Sync & discovery inconsistencies

cabal-club / cabal-core

Core database and replication for cabal.

GNU Affero General Public License v3.0

302 stars 43 forks source link

Sync & discovery inconsistencies #72

Closed hackergrrl closed 4 years ago

hackergrrl commented 4 years ago

This issue is vague: I'm still trying to understand what's happening.

Since the early days of cabal I've noticed this general pattern where, as a cabal gets older & bigger on my machine, it seems to discover fewer peers, and hold a connection open with those peers more briefly. Eventually, it seems, I'm not able to really sync at all.

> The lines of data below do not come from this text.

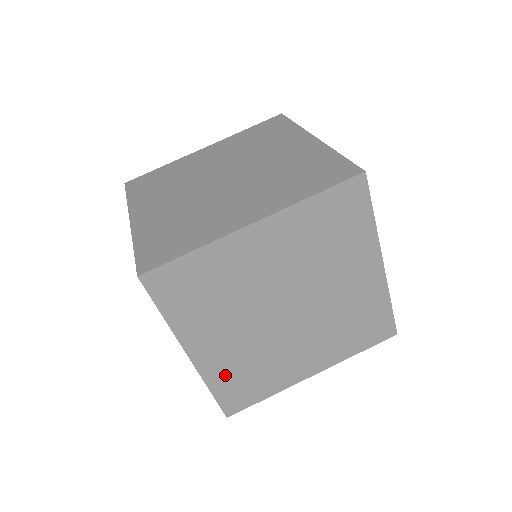
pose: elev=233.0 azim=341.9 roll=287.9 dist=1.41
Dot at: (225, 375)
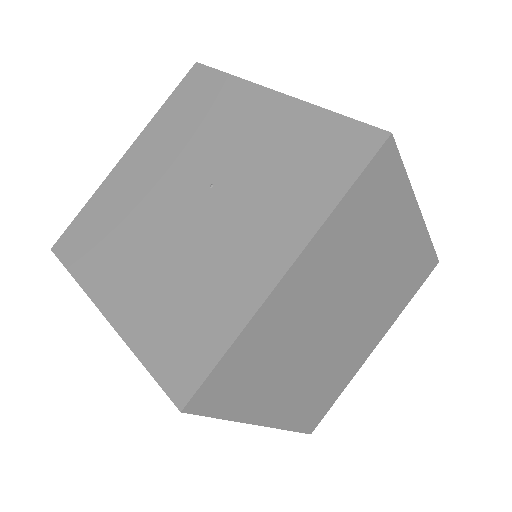
Dot at: (104, 204)
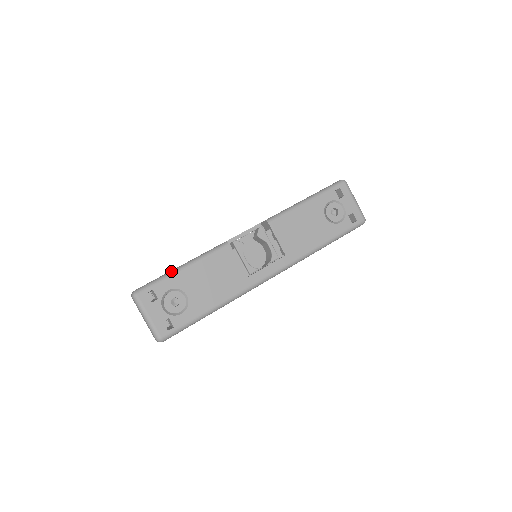
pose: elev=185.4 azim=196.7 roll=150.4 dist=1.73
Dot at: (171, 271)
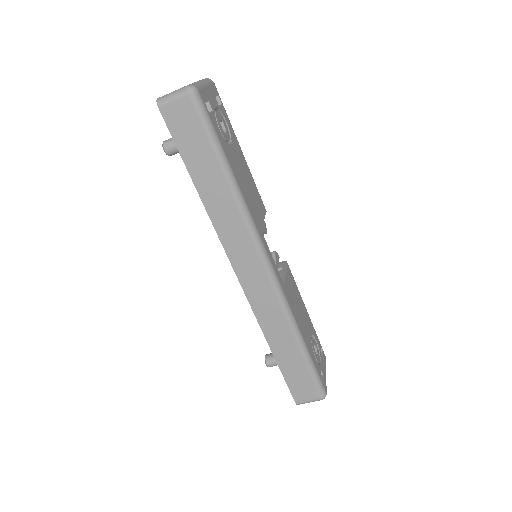
Dot at: occluded
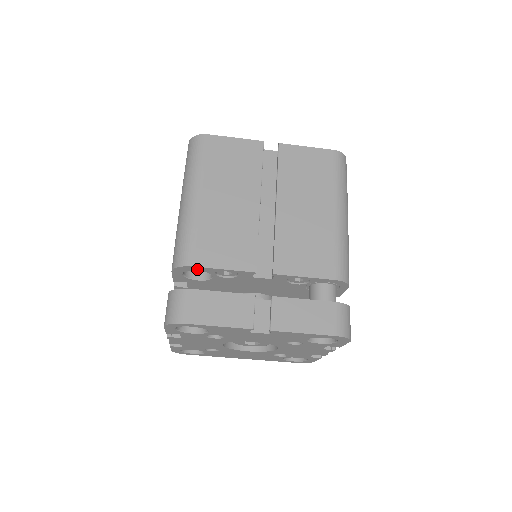
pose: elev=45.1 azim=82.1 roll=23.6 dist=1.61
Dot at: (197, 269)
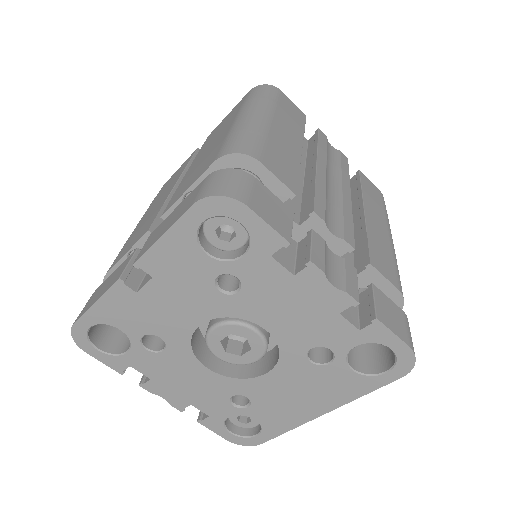
Dot at: occluded
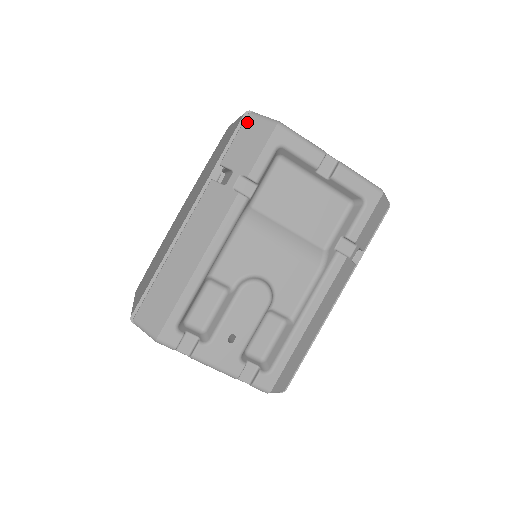
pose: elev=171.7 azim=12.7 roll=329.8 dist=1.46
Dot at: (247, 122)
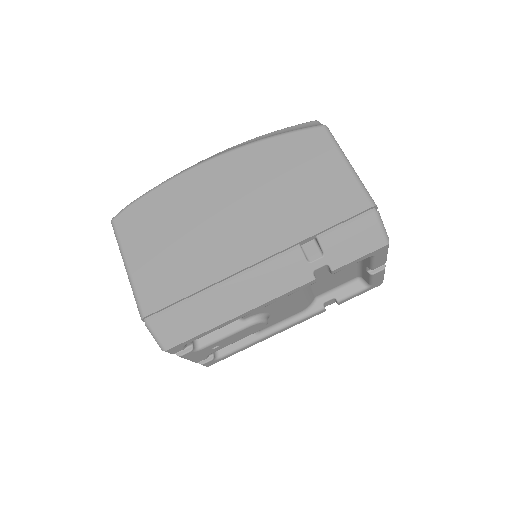
Dot at: (368, 219)
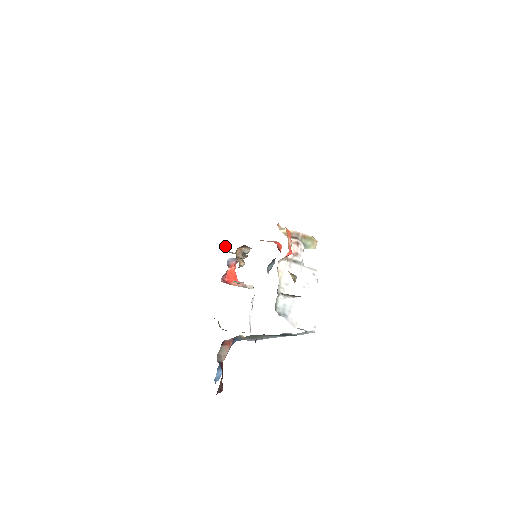
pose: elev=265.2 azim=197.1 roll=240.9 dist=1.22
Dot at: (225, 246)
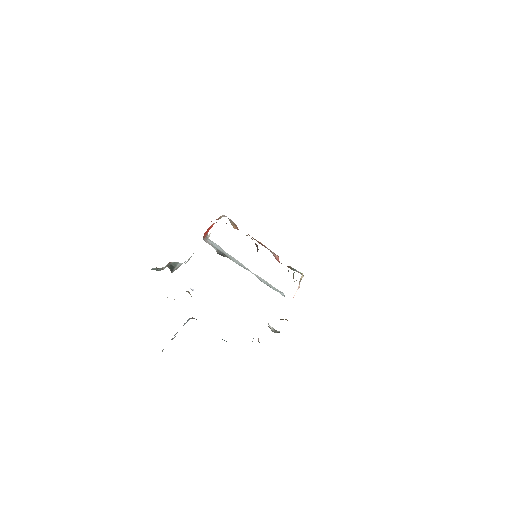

However, when I run cabal --temp $ADDRESS I notice that, generally, I discover more peers, and those connections tend to stay open longer.

hackergrrl commented 4 years ago

I poked at it, and I think this can be fixed with 4f3ca4ad921a48ac678fe2f4b05bb48e0ecae161.

We're likely switching to hyperswarm in the near future, but a backport to the 9.x.x semver could mean that folx who aren't ready for a protocol partition (if there are any such folx out there) would be able to enjoy the bugfix too.

hackergrrl commented 4 years ago

Beyond this, I also notice disconnects & reconnects every ~20s for most/all of my peers. hypercore-protocol defaults to 20s timeout, so that's a good culprit to check on, even though it should be sending KEEPALIVE messages every ~10s to keep the connection alive.

hackergrrl commented 4 years ago

Ok, looks like we'll be moving to hyperswarm much sooner rather than later! I'll reopen this or file something new if I see these issues again: so far hyperswarm is looking good for connectivity.